Küresel Vatandaşlık ve Nitelikleri

Yazılarımızda, eğitim sistemimizin güncel sorunlarının yanı sıra 21 Yüzyıl becerilerine de zaman zaman yer vereceğimizi ifade etmiştik. Bu becerilerde birisi, küreselleşme süreci ile birlikte gündeme gelen küresel vatandaşlıktır.

Küreselleşme; dünyadaki bütün insanların politik, ekonomik, sosyal, çevresel ve iletişim açısından bütünleşmesi, daha fazla iç içe geçmesi, birbirini etkilemesi ve aradaki mesafelerin kapanması ve ortadan kalması anlamına gelmektedir. Kitle iletişim araçlarının, bilgi-işlem teknolojisinin ve sosyal medya platformlarının geldiği düzey küreselleşmeyi hem hızlandırıcı, hem de kolaylaştırıcı işlev görmektedir.

Bu bağlamda küreselleşmeyle birlikte, küresel vatandaşlık da gündeme gelen önemli kavramlardan birisidir. Küresel vatandaşlık, küresel ölçekte bireylerin ve toplulukların sosyal, politik, çevresel ve ekonomik eylemleri için dünya çapında kullanılan bir terimdir. Bu terim, bireylerin izole edilmiş toplumsal bir yapı içerisinde tek aktörler olarak değil, çoklu bir anlayış çerçevesinde sadece yerel ve ulusal ağların değil aynı zamanda küresel ağların da bir parçası olmaları gerekliliğine atıfta bulunmaktadır.  
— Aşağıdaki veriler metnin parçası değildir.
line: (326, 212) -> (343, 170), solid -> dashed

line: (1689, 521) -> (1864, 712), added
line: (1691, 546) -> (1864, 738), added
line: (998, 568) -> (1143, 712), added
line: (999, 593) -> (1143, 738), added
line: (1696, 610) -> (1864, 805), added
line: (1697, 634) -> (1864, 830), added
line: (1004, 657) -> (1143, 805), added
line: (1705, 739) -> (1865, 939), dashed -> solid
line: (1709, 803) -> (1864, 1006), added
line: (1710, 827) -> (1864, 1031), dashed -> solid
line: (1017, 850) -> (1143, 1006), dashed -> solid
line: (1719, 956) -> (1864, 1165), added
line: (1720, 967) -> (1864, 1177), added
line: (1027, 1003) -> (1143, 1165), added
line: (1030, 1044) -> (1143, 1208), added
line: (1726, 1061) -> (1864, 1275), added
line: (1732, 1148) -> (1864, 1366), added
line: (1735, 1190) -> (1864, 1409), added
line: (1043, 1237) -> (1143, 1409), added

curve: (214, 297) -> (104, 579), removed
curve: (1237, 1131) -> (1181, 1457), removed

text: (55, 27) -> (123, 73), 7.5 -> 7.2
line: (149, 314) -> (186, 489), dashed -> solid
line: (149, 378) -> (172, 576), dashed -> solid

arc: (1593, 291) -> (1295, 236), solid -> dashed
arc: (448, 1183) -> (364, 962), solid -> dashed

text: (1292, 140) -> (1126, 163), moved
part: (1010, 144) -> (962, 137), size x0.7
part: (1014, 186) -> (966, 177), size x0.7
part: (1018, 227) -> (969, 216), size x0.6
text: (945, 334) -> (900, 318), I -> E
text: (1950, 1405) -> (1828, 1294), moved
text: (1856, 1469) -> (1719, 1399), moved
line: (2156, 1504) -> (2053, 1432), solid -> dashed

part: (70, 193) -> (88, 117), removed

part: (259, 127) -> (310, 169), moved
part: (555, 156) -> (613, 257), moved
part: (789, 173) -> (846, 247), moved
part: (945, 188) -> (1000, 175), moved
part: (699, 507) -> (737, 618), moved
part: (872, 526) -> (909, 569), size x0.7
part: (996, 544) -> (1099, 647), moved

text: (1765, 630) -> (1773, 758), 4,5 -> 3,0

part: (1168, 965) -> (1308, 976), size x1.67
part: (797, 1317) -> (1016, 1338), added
Küresel vatandaş ise dünyayı görebilen ve anlayan kişidir. Küresel vatandaşlar toplumlarında, sorunlar ve çözümlerine ilişkin aktif rol alarak, dünyayı daha eşit, adil ve sürdürülebilir kılmak için başkaları ile birlikte uyumlu çalışırlar. Bu tanımlamaya göre, küresel vatandaşın belli başlı nitelikleri şu şekildedir;

- Daha geniş bir dünyadan haberdar olan ve dünya vatandaşı olarak kendini hissettiren kişidir.

- Farklılığa saygı gösteren ve değer veren kişidir.

- Dünyanın nasıl işlediğine ilişkin bir anlayışı ve fikri olan kişidir.

- Sosyal adaletsizliğe kayıtsız kalmayan kişidir.

- Yerelden uluslararası, çeşitli düzeylerde topluluk çalışmalarına katılan kişidir.

- Kendi davranışlarının ve eylemlerinin sorumluluğunu alan kişidir.

Bu nitelikler ve vatandaşlarımız yan yana getirildiğinde olumlu bir durumun olmadığı görülebilir. Özellikle ülkemizin içinde bulunduğu siyasal otoriterleşme, ifade ve örgütlenme özgürlüğünün önündeki yasal ve fiili engeller, iktidarın kutuplaştırma politikası ve medyanın tek tipleştirilmesi gibi durumlar, vatandaşlarımızın, küresel vatandaşlar olma yolundaki gelişimini olumsuz yönde etkilemektedir.

Küreselleşme, 21. Yüzyılla birlikte kaçınılmaz olarak gündemimize girmiş ve bütün dünyayı etkisi altına almıştır. Ülkemiz de küreselleşmeden etkilenmiş ve etkilenmeye devam edecektir. Bu anlamda bütün vatandaşlarımıza küresel vatandaşlığın gerektirdiği nitelikleri kazandırmak için genel anlamda demokratik bir ülke, özel anlamda da küreselleşme eğitimi gereklidir.

Kaynaklar

Miray Özden, E.Recep Özbay. (2018) Küresel Vatandaşlık: Belirsizlik Mi, Fırsat Mı?